# It's starting



## Brett (Jul 16, 2008)

Walking the dogs this evening, one eye on them, the other on the water,
and got to see the evening feed start up. Afternoon temps almost hit 70° F.
Looks like Koi aren't the only excuse...errr....indicator, that it's a good time to go fishing

                                    

As it starts...


----------



## Brett (Jul 16, 2008)

...and after about 5 minutes, it gets downright busy!

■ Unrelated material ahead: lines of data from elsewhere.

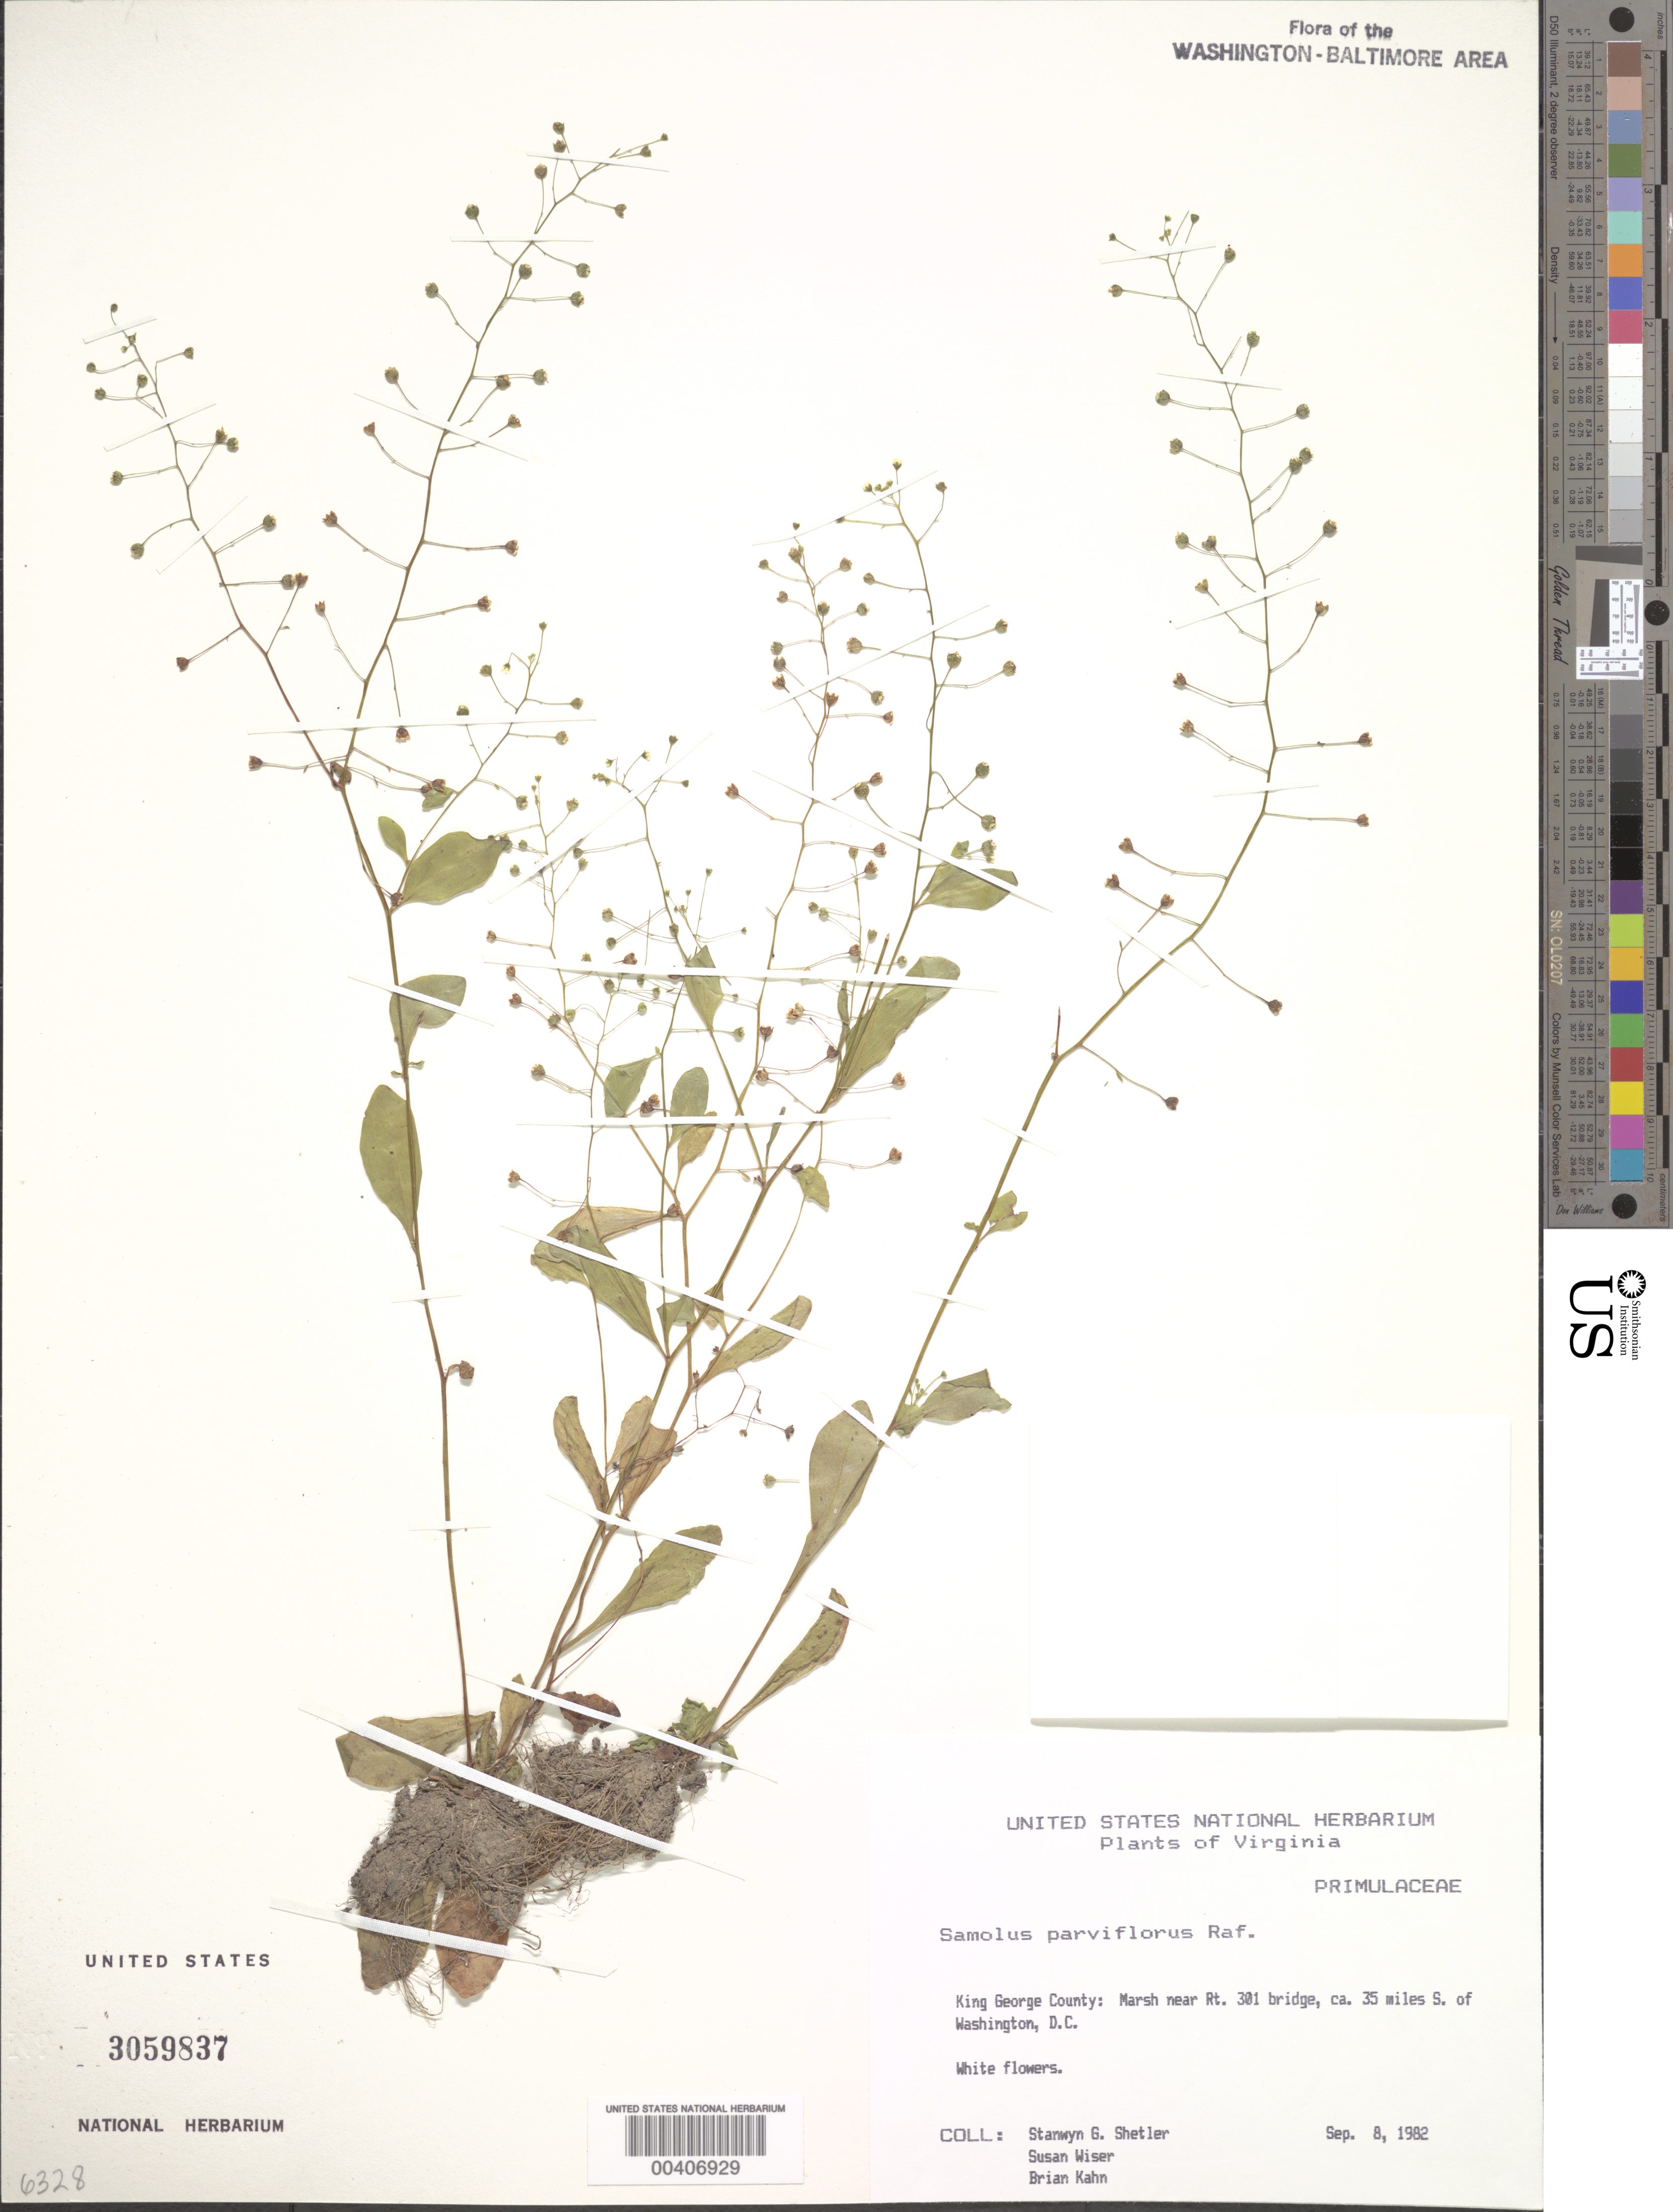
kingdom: Plantae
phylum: Tracheophyta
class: Magnoliopsida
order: Ericales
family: Primulaceae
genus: Samolus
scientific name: Samolus parviflorus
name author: Raf.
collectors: S. Shetler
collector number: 6328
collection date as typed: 08 Sep 1982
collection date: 1982-09-08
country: United States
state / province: Virginia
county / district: King George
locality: Marsh near Rt. 301 Bridge, Ca. 35 miles S. of Washington, DC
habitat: Marsh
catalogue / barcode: US 3059837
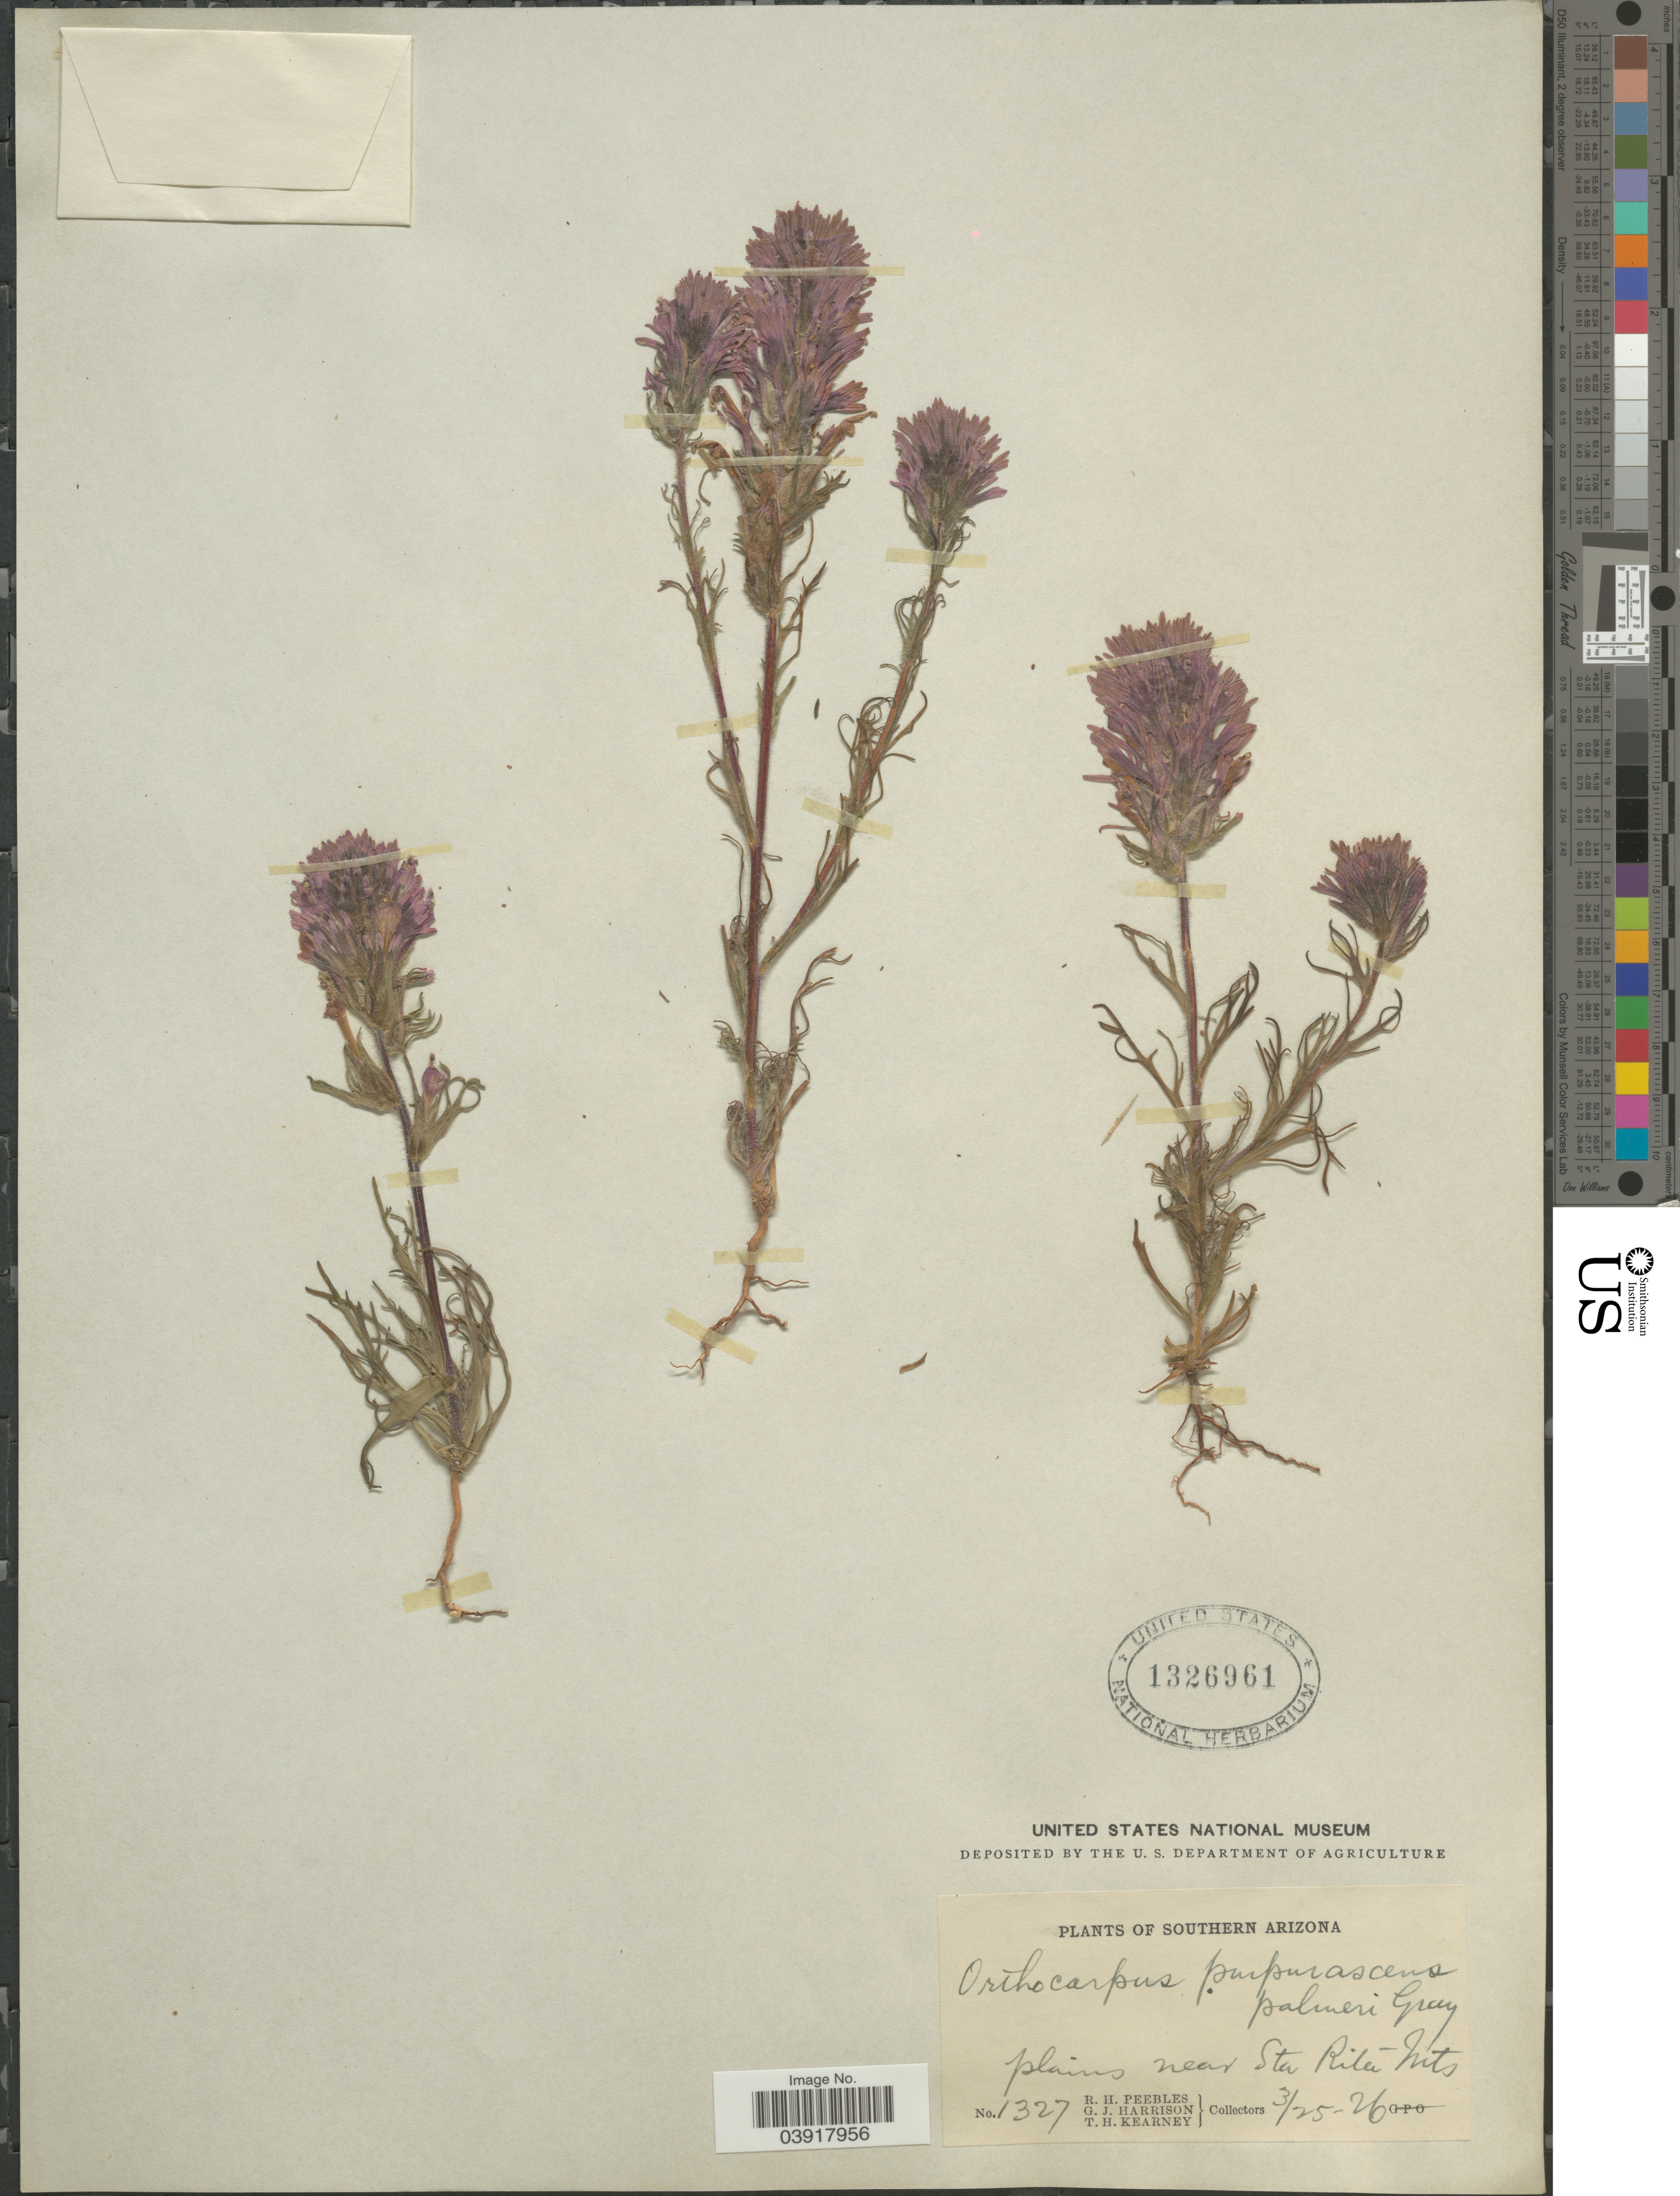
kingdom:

I almost feel sorry for the topwater minnows,
but not enough that it interfered with tossing a small rapala for a while.
Small bass, bluegills and crappie popping on top. No, still no hooks on the lure.


----------



## DSampiero (Oct 18, 2009)

Sounds like fun!


----------



## HaMm3r (Dec 11, 2006)

I believe you're right.  This is the first bass I've caught in 6-7 weeks. However, I've been spending the bite-less downtime scouting new bass spots, so I think a couple more warm days will start to produce bigger specimen.


----------



## FSUfisher (Jul 16, 2007)

Heck yeah, it gets me excited. And thanks Hammer for including the secret color of choice in your picture.


----------



## redgheenoe (Apr 28, 2007)

Red Shad in not a secret


----------



## HaMm3r (Dec 11, 2006)

> Red Shad in not a secret


;D Got that right!


----------



## paint it black (Nov 3, 2007)

Culprit Red Shad...
Caught my biggest largemouth ever, and the most LM ever than any other lure of choice.


I was out at one of the tarpon canals I frequent.
I was hoping for the warm temperatures to have them feeding on top.
So I brought the fly rod with me.
I made my cast at a fishy looking area and immediately saw a boil.
Strip, strip, strip, nothing.
So I recast at the same spot and automatically see three rollers surrounding my fly.
So I let it sink, strip, strip, strip, nothing.
I see a roll out the corner of my eye as I'm striping.
I turn and look at the roller and then my fly got crushed by a tarpon.
When up instantly for a jump.
As I'm bringing it closer to shore, it's at about 5' away it gets to the grass beds and it decided it wanted to go for more so it tried to go off deeper but couldn't so it went up for one more jump.
Sadly, the fly came flying out of it's mouth. 

While this was going on, I saw about 25 other tarpon rolling.
Just like the flip of a switch they turned on, but just as fast as it started, it stopped.
I didn't see another fish.

It was a cute little tarpon.
probably around 24"....lol

I'll probably stop by tomorrow a little earlier when it's a bit warmer.


----------